2. Give common examples of marketing tools?
 Frequency Marketing. It refers to a type of long-term consumer sales program
that aims to encourage repeat sales by rewarding customers on buy frequently or
on regular basis wherein rewards may vary but may include discounts and
merchandise prizes. The main goals are actually to repeat sales and customer
loyalty. For example, is the airline companies. They offer a frequent flier program
to encourage customer loyalty just like the “Piso Fare of Cebu Pacific Airlines”.
 Customer Engagement Marketing. This type of marketing tools focuses on
increasing the engagement of customers with the brand by delivering personalized
messages across preferred channels. One example is by simply sending
personalized email or SMS that addresses the customer by name, recommends
products related to a previous purchase and then link to content about how to
install or maintain a product. Another example is by linking to a content not
directly tied to the product the customer bought, like thought leadership post on a
related topic or blog about charity or cause that a brand supports.

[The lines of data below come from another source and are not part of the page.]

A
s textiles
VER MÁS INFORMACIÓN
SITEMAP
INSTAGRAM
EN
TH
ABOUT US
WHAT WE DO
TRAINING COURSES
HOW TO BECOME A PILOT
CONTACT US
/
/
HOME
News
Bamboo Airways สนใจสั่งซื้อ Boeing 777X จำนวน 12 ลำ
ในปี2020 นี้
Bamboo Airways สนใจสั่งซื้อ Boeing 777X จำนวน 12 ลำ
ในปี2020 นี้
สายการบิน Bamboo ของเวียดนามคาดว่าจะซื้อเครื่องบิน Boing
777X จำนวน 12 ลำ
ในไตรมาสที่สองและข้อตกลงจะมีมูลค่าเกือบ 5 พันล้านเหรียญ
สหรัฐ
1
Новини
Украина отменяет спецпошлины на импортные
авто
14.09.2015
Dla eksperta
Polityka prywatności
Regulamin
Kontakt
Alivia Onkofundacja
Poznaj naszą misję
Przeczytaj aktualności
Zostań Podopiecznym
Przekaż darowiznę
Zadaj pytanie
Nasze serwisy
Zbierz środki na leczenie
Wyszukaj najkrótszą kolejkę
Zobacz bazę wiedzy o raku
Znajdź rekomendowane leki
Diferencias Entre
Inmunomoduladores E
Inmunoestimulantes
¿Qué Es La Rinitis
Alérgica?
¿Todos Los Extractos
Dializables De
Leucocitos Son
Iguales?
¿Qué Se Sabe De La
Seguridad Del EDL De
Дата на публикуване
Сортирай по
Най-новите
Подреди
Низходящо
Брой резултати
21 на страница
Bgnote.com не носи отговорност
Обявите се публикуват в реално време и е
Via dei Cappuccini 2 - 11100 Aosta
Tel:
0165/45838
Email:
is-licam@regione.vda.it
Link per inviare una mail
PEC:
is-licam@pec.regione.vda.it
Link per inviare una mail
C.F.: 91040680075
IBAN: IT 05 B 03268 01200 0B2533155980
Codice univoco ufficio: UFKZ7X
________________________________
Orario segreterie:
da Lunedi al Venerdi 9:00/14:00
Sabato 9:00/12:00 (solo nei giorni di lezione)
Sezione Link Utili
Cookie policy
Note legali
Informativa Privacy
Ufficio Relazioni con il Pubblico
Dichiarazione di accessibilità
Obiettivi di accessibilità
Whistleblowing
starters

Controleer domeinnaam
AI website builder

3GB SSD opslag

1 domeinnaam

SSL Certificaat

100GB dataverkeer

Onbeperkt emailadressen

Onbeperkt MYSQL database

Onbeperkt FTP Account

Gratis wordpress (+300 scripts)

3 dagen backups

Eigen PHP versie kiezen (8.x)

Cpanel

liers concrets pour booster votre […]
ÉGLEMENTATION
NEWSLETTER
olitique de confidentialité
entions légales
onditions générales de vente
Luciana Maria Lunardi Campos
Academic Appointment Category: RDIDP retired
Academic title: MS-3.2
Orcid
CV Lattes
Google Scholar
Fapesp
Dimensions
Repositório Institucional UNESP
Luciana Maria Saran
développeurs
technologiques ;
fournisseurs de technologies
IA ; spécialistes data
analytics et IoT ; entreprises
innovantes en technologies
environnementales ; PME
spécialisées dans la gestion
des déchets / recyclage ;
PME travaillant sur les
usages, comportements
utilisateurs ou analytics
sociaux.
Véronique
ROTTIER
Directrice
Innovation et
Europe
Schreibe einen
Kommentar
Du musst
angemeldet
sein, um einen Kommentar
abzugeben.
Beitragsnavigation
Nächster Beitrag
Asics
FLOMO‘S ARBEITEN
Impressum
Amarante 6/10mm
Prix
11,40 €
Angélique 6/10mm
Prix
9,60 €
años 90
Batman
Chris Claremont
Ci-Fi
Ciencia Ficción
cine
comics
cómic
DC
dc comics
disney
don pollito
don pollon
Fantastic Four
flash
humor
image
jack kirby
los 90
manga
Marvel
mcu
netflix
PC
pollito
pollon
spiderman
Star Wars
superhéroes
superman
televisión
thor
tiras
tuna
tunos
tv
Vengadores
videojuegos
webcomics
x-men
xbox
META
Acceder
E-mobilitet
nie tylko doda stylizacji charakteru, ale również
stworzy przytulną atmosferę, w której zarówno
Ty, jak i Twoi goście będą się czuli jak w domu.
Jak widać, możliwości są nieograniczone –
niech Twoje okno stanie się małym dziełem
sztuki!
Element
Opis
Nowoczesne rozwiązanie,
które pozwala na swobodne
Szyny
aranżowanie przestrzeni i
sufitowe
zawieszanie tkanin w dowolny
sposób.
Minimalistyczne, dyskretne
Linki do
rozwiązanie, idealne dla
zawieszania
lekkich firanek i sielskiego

 Consumer Generated Marketing. It is an inexpensive and affordable marketing
strategy where companies seek ad content from consumers to increase their
customer bases and cultivate relationships with past customers. There are many
ways actually on how to market it and one example is sharing customers’ content
to promote events.
 Partner Relationship Management. It is a term that is used to describe the
methodology and strategies for improving relationship between a company and its
channel partners or suppliers. An example of this is creating a shared partnership
vision and roadmap. This will help in preventing unexpected surprises that the
company may experience.
3. What do you mean by share of customer?
It is defined as the share the company gets out of the customer’s purchasing their
offerings. Focusing on the share of customer helps in increasing retention. If someone is
happy to buy more from a company, it’s likely that customers will be more loyal. Better
retention means better customer lifetime value.